## WHAT THIS TASK INVOLVES
Reproduce the text of every item below character for character, omitting the pictures.

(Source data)
□ □ □
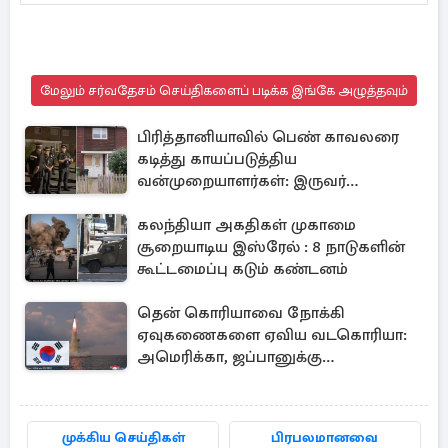
மேலும் சர்வதேசம் செய்திகளைப் படிக்க இங்கே அழுத்தவும்
பிரித்தானியாவில் பெண் காவலரை
கடித்து காயப்படுத்திய
வன்முறையாளர்கள்: இருவர்
அதிரடியாக கைது
கலந்தியா அகதிகள் முகாமை
சூறையாடிய இஸ்ரேல் : 8 நாடுகளின்
கூட்டமைப்பு கடும் கண்டனம்
தென் கொரியாவை நோக்கி
ஏவுகணைகளை ஏவிய வடகொரியா:
அமெரிக்கா, ஜப்பானுக்கு
அனுப்பப்பட்ட தகவல்
முக்கிய செய்திகள்
பிரபலமானவை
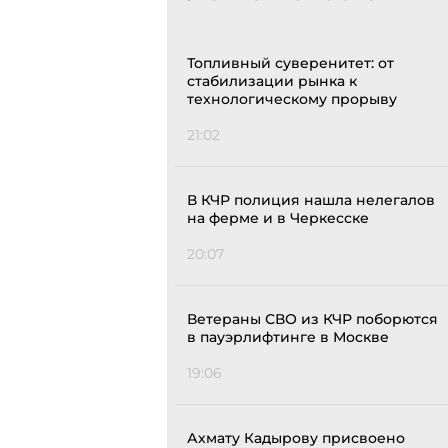
Топливный суверенитет: от
стабилизации рынка к
технологическому прорыву
21:02
В КЧР полиция нашла нелегалов
на ферме и в Черкесске
20:07
Ветераны СВО из КЧР поборются
в пауэрлифтинге в Москве
19:06
Ахмату Кадырову присвоено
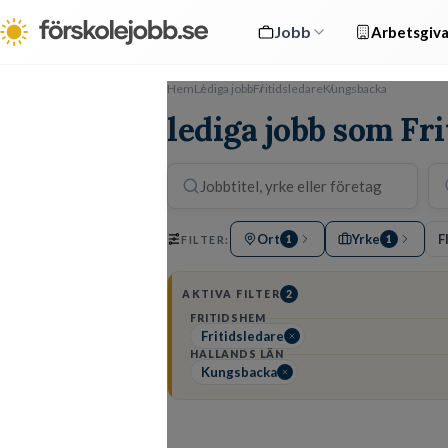
Jobb
Arbetsgiva
Hem
Lediga jobb
Fritidsledare
Kungsbacka
lediga jobb som Fr
Ort
Yrke
F
FILTER:
1
1
AKTIVA FILTER
2
FRITIDSHEM
Fritidsledare
HALLANDS LÄN
Kungsbacka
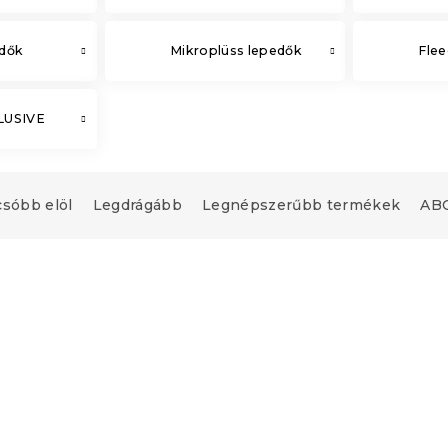
edők
Mikroplüss lepedők
Flee
CLUSIVE
csóbb elöl
Legdrágább
Legnépszerűbb termékek
ABC
Újdonság
upon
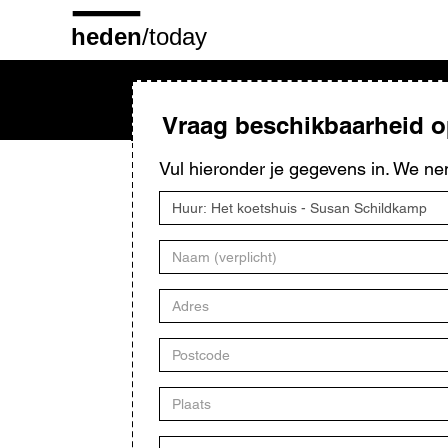
Overslaan
en
naar
de
inhoud
gaan
Vraag beschikbaarheid 
Vul hieronder je gegevens in. We ne
Titel
kunstwerk
Naam
Adres
Postcode
Plaats
E-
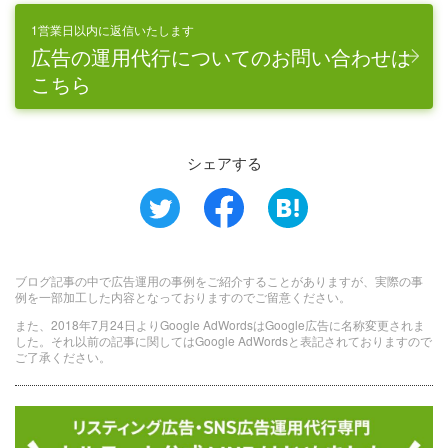
1営業日以内に返信いたします
広告の運用代行についてのお問い合わせは
こちら
シェアする
ブログ記事の中で広告運用の事例をご紹介することがありますが、実際の事
例を一部加工した内容となっておりますのでご留意ください。
また、2018年7月24日よりGoogle AdWordsはGoogle広告に名称変更されま
した。それ以前の記事に関してはGoogle AdWordsと表記されておりますので
ご了承ください。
□ □ □
## WRITTEN RESPONSE
மேலும் சர்வதேசம் செய்திகளைப் படிக்க இங்கே அழுத்தவும்
பிரித்தானியாவில் பெண் காவலரை
கடித்து காயப்படுத்திய
வன்முறையாளர்கள்: இருவர்
அதிரடியாக கைது
கலந்தியா அகதிகள் முகாமை
சூறையாடிய இஸ்ரேல் : 8 நாடுகளின்
கூட்டமைப்பு கடும் கண்டனம்
தென் கொரியாவை நோக்கி
ஏவுகணைகளை ஏவிய வடகொரியா:
அமெரிக்கா, ஜப்பானுக்கு
அனுப்பப்பட்ட தகவல்
முக்கிய செய்திகள்
பிரபலமானவை
Топливный суверенитет: от
стабилизации рынка к
технологическому прорыву
21:02
В КЧР полиция нашла нелегалов
на ферме и в Черкесске
20:07
Ветераны СВО из КЧР поборются
в пауэрлифтинге в Москве
19:06
Ахмату Кадырову присвоено
Jobb
Arbetsgiva
Hem
Lediga jobb
Fritidsledare
Kungsbacka
lediga jobb som Fr
Ort
Yrke
F
FILTER:
1
1
AKTIVA FILTER
2
FRITIDSHEM
Fritidsledare
HALLANDS LÄN
Kungsbacka
edők
Mikroplüss lepedők
Flee
CLUSIVE
csóbb elöl
Legdrágább
Legnépszerűbb termékek
ABC
Újdonság
upon
Overslaan
en
naar
de
inhoud
gaan
Vraag beschikbaarheid 
Vul hieronder je gegevens in. We ne
Titel
kunstwerk
Naam
Adres
Postcode
Plaats
E-
1営業日以内に返信いたします
広告の運用代行についてのお問い合わせは
こちら
シェアする
ブログ記事の中で広告運用の事例をご紹介することがありますが、実際の事
例を一部加工した内容となっておりますのでご留意ください。
また、2018年7月24日よりGoogle AdWordsはGoogle広告に名称変更されま
した。それ以前の記事に関してはGoogle AdWordsと表記されておりますので
ご了承ください。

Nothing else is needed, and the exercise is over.